GURGAON: Advertisers looking for more bang for their buck can take heart that efficacy of television spends in India ranks among the top three across all Asian markets, trailing only behind Taiwan and Malaysia. For every $1,000 spent in India on national television, an advertiser delivers a purchasing power parity of 6.82%, against 9.54% in Taiwan and 6.82% in Malaysia. And for every $1,000 spent, a marketer can get over two million prime-time TV viewers in India.
Further, Internet penetration may well be the lowest in India, but spends on the Net in India are set to explode at a scorching 60% growth — the maximum across the Asia-Pacific (APAC) region.
These are highlights of a first-of-its-kind survey done by GroupM-owned MindShare, the country's largest media buying agency. The survey, which compares media costs across 12 Asian markets, reveals that total media investment across the Asia-Pacific will reach $99 billion in 2007, growing at 8% against a worldwide average of 5%. In fact, overall media growth across Asia has been consistent for the past five years — ranging from 7% to 9%.
Outdoor advertising is the most expensive in India across all the countries surveyed. Outdoor media needs to be more transparent and accountable if prices to be comparable to global standards. Advertising on cinema, on the other hand, costs under $10 in most Asian markets including India.
And even though advertisers may be lost in the slew of fragmented media buying options available today, branded content on television programming, mobile phones, podcasts, user-generated videos, gaming and the virtual world are the new buzzwords. The bulk of investments, however, will continue to be on traditional media. The logic: marketers tend to lag behind the speed with which consumer adopt to new media.

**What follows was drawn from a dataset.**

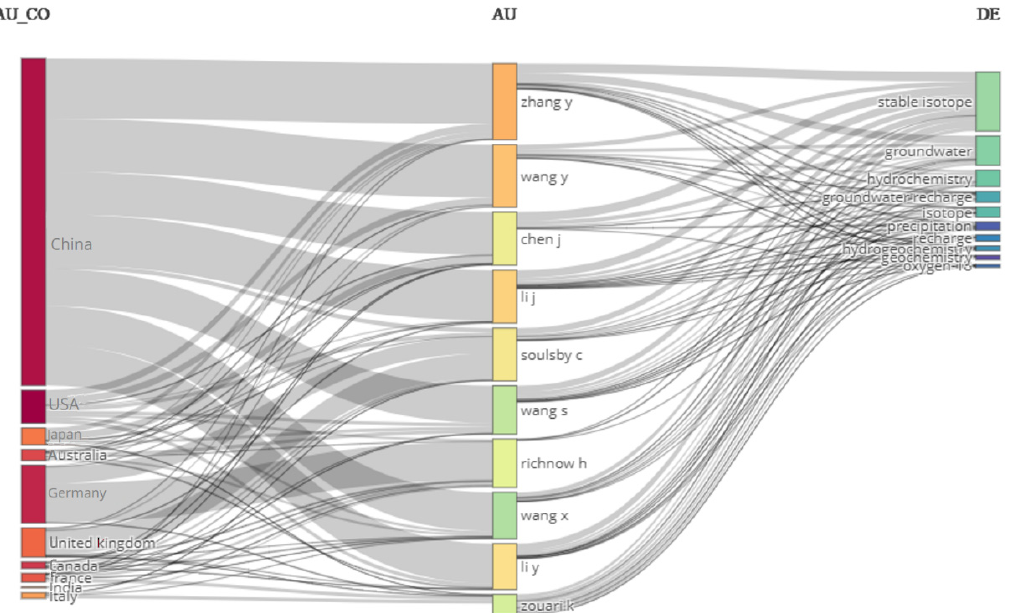
Figure 5. Author-Country-Keyword relation.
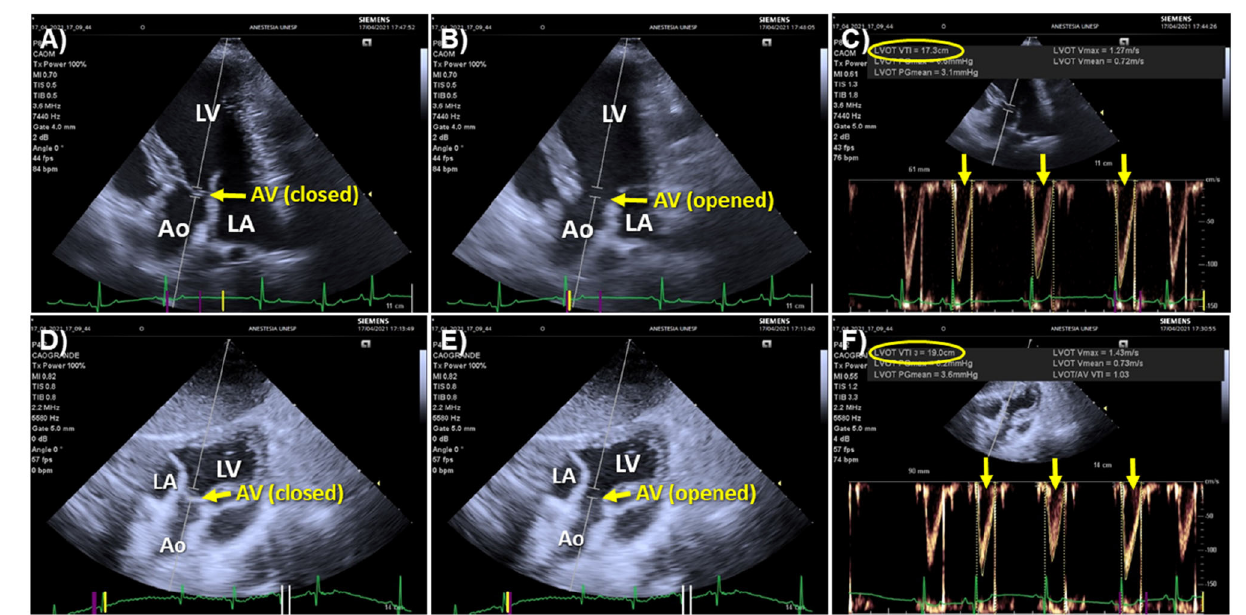
FIGURE 3 | Echocardiographic windows used to measure aortic flow velocity-time integral (VTI) in dogs. (A) Left parasternal, apical five-chamber view optimized for visualizing the left ventricular outflow tract (LVOT) with the aortic valve closed during diastole. The Doppler beam is aligned as parallel as possible with the aortic outflow and the Doppler sampler is positioned just below the mitral annulus (point of insertion of aortic valve leaflets). (B) The same image with the aortic valve (AV) opened during systole. (C) Acceleration of aortic flow over time measured by positioning the Doppler cursor as shown in (A,B) . The aortic flow VTI averaged of 3 sequential heartbeats (yellow arrows) using an automated algorithm was 17.3cm (yellow oval). (D) Subxiphoid view of the LVOT showing alignment of the Doppler beam with the aortic outflow and the placement of the Doppler sampler with the AV closed during diastole. (E) The same image with the AV opened during systole. (F) Measurement of aortic flow VTI according to the subxiphoid view. The VTI averaged from 3 sequential heartbeats (yellow arrows) was 19.0cm (yellow oval). Comparison between the five-chamber (A,B) and subxiphoid views (D,E) shows that the latter allowed better alignment of the Doppler beam with the aortic outflow, which contributed to a higher VTI measured from the subxiphoid view. Ao, aorta; AV, aortic valve; LV, left ventricle; LA, left atrium.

The survey includes television spots, magazines, newspapers, radio, bus shelters, taxi ads, cinema, event promotions, postcard ads, online display advertising and electronic direct marketing and keyword search advertising. Commenting on the findings, MindShare Asia Pacific CEO Ashutosh Srivastava said: "This research enables advertisers to convert various cost formats into a common framework."

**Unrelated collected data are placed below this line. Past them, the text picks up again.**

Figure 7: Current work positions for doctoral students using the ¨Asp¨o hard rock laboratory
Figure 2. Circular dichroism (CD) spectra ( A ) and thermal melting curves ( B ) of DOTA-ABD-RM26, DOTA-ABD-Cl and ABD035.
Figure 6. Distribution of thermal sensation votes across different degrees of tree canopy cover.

The downside is that while emerging Asian markets offer exceptional value for money, media costs in Asia are localised, irregular and heterogenous, says MindShare. The survey adds that advertising on traditional media in India works out between 2% to 36% of China's cost. However, advertising on non-traditional media such bus shelters and taxi wraps is more expensive in India than any other country in the APAC region.